_Verilen Metin_
****************
Son günlerde televizyonların en çok seyredilen yarışmalarından "Var Mısın Yok Musun"un gizemli banka müdürü "Hamdi Bey" dizileri tahtından edince, televizyon dünyası küçük çapta bir deprem yaşadı. Sorulusu sorusuzu, çarklısı çarksızı derken ekran yarışma programlarından geçilmez oldu. Reytinglere bakılırsa 15 milyondan fazla televizyon izleyicisinin gözü sürekli bu yarışmalarda. Peki ama neden bu kadar kilitlendik yarışmalara? Dahası bu furya ne zaman sona erer, yerini ne alır? Hepsi ve daha fazlası bu haberde! Yanında banka müdürü Hamdi Bey'in kimliği ile paranın uzmanlarından seçilecek kutu tüyoları da hediye!
Yarışma programları, benim gibi tez canlı biri için her zaman sıkıcı olmuştur. Dakikalarca beklenen yanıtlar, yalvaran gözlerle sunucuya bakan yarışmacılar ve araya giren uzun reklam kuşaklarından bunalır, bir türlü konsantre olamam. Son dönemin reyting rekorları kıran yarışma programı "Var Mısın Yok Musun" da onlardan biriydi benim için.
Öyle ki, yarışmanın mantığını anlamak için bile beklemeye tahammül edemediğimden haftalarca kaçtım, gördükçe zapladım. Kaçtıkça da karşıma çıktı. Ailemi ziyarete gittiğimde bile bir bakıyordum, evin kedisi Carlos dahil herkes "Var Mısın Yok Musun"u seyrediyor, hararetli hararetli tartışıyor. Mecburen izliyorum ama nafile! Hiçbir şey anlamıyorum, çözemiyorum yarışmanın mantığını. Kutular açılıyor, kutular kapanıyor, mavi diye tabir edilen düşük rakamlar çıktıkça stüdyoda göbekler atılıyor, kırmızı çıktıkça yas ilan ediliyor, 24 yarışmacı bir anda birbirine kenetleniyor, gözyaşları dökülüyor. Ee, rekabet nerede, kim kiminle yarışıyor?
Dahası hangi mantığa, hangi matematiksel veriye göre açılıyor bu kutular? Bir de "Banka Müdürü Hamdi Bey var. Arada bir telefonla arayıp para teklif ediyor yarışmacıya. Nereden anlıyoruz bunu? Sunucu Acun Ilıcalı'nın "Evet Hamdi Bey, sizi dinliyorum Hamdi Bey, anladım Hamdi Bey" türündeki sözlerinden.
Çıldıracağım. Kim bu Hamdi Bey, hangi bankanın müdürü, kimin parasını teklif ediyor? Tam zihnimde bu sorularla boğuşurken, annem ve babam arasında geçen "Açmayacaktı o kutuyu. O adam hep büyük açıyor" veya "Hamdi Bey de çok düşük teklif verdi" türünden diyaloglar kafamı iyice allak bullak ediyor, sorunun bende olduğunu düşünmeye başlıyorum.
****************
_Verilen Malzeme_
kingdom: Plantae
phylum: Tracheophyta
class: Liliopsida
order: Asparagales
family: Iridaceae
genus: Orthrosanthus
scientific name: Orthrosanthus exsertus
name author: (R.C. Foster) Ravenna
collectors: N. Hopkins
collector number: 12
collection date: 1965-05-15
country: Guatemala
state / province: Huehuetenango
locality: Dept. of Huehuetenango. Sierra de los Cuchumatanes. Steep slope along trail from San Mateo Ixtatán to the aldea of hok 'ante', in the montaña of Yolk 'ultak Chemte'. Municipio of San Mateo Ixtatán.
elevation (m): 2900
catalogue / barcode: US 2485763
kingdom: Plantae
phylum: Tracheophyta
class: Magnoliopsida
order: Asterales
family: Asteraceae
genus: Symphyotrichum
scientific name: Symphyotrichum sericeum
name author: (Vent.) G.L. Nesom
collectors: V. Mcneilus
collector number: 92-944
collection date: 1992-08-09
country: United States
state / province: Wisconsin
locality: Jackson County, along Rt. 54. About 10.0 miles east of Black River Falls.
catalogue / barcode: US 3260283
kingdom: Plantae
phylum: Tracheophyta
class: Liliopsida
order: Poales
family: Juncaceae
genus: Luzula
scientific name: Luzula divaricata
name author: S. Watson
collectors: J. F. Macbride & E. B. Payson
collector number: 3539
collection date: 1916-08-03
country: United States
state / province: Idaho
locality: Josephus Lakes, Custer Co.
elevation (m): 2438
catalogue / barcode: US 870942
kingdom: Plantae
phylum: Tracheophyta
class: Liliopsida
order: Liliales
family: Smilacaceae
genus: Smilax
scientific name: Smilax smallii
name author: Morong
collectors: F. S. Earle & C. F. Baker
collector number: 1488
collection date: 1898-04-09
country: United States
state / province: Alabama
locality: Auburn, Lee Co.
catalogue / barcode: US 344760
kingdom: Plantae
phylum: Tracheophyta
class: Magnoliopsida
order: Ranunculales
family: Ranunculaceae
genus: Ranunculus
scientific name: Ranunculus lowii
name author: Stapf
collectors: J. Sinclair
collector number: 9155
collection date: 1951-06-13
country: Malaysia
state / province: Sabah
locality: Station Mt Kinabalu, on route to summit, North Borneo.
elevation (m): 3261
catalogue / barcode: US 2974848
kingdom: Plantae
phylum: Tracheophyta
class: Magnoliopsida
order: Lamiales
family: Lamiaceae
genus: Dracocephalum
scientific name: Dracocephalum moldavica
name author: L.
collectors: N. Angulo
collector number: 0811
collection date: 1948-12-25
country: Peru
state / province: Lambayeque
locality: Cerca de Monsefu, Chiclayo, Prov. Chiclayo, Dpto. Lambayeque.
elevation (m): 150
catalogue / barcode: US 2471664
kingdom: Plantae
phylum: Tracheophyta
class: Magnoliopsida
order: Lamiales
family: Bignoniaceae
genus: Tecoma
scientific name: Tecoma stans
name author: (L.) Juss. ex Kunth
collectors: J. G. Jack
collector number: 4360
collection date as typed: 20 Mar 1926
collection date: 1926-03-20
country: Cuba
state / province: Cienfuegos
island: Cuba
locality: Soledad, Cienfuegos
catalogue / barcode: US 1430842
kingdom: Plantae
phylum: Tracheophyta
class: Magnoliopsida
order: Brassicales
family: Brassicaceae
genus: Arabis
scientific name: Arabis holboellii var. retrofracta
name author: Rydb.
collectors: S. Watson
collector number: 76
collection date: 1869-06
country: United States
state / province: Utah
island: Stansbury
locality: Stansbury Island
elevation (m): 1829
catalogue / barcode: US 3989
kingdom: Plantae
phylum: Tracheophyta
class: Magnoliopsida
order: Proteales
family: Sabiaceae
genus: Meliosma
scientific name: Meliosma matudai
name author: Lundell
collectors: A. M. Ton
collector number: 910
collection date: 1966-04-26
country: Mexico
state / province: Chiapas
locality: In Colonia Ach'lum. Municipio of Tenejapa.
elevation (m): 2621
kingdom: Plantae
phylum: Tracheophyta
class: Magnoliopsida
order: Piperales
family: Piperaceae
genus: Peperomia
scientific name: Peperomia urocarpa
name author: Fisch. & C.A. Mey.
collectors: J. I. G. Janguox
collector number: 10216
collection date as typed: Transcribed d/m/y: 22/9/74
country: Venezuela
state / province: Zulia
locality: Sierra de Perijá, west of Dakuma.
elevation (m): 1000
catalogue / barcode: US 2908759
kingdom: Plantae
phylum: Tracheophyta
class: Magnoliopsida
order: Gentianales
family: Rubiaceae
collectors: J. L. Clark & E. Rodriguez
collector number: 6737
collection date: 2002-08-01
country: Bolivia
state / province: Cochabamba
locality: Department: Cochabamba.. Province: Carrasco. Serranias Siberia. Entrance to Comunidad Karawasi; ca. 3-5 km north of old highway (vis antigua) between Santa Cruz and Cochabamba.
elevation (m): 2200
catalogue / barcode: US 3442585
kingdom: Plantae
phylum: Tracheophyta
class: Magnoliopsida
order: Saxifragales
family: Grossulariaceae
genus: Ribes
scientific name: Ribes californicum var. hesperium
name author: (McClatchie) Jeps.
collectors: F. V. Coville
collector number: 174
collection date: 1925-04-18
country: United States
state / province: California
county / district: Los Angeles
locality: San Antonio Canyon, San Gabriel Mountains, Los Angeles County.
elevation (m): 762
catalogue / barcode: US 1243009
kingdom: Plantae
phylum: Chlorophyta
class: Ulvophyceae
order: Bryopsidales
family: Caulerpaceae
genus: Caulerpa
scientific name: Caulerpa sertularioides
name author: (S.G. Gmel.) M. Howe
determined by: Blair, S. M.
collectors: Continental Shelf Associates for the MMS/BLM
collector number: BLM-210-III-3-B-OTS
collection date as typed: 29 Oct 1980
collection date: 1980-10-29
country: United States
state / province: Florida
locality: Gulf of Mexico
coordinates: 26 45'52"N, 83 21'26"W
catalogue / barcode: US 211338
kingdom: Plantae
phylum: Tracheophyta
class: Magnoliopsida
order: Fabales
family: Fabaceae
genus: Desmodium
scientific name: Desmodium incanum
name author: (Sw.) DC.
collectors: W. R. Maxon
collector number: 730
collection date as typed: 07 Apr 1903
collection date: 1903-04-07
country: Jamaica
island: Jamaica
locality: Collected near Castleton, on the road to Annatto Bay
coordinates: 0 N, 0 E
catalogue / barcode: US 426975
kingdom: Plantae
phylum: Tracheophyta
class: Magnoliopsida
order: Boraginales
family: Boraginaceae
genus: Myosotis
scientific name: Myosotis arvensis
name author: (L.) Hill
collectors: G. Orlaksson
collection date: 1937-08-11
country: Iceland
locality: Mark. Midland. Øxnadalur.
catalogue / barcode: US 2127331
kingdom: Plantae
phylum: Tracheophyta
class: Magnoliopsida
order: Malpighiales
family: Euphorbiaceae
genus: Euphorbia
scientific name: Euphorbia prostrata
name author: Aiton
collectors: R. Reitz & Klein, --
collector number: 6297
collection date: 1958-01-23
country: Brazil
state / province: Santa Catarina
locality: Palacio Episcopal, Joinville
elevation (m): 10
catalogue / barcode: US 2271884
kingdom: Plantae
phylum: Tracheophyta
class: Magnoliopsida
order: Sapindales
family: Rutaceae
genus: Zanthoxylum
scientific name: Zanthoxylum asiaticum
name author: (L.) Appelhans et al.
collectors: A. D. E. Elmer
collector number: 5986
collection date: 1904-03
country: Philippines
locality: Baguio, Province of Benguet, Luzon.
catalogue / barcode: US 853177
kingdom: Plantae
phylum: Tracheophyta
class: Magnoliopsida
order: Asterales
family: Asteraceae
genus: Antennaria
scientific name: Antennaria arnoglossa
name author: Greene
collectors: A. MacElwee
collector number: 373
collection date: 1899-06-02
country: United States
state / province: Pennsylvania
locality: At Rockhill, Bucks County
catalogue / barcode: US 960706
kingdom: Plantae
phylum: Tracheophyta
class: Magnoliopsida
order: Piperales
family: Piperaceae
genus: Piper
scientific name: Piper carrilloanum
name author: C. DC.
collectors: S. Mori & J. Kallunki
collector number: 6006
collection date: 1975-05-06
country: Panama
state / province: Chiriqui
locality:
****************
_Çalışma Görevleri_
1 – Yarışma programlarını anlatan metne göre yazar, yarışma programlarını neden sıkıcı bulur? Bir ile üç cümle arasında açıklayın.
2 – Yarışma programlarını anlatan metinden "Yarışma programları, benim" sözleriyle başlayıp "biriydi benim için." sözlerine kadar süren bölümü olduğu gibi tekrarlayın.
Satırların metinle herhangi bir ilgisi yoktur.

_Cevap Anahtarı_
1 – Yazar kendini tez canlı biri olarak tanımlar ve dakikalarca beklenen yanıtlardan, sunucuya yalvaran gözlerle bakan yarışmacılardan, araya giren uzun reklam kuşaklarından bunalır. Bu yüzden bir türlü konsantre olamaz.

2 –
Yarışma programları, benim gibi tez canlı biri için her zaman sıkıcı olmuştur. Dakikalarca beklenen yanıtlar, yalvaran gözlerle sunucuya bakan yarışmacılar ve araya giren uzun reklam kuşaklarından bunalır, bir türlü konsantre olamam. Son dönemin reyting rekorları kıran yarışma programı "Var Mısın Yok Musun" da onlardan biriydi benim için.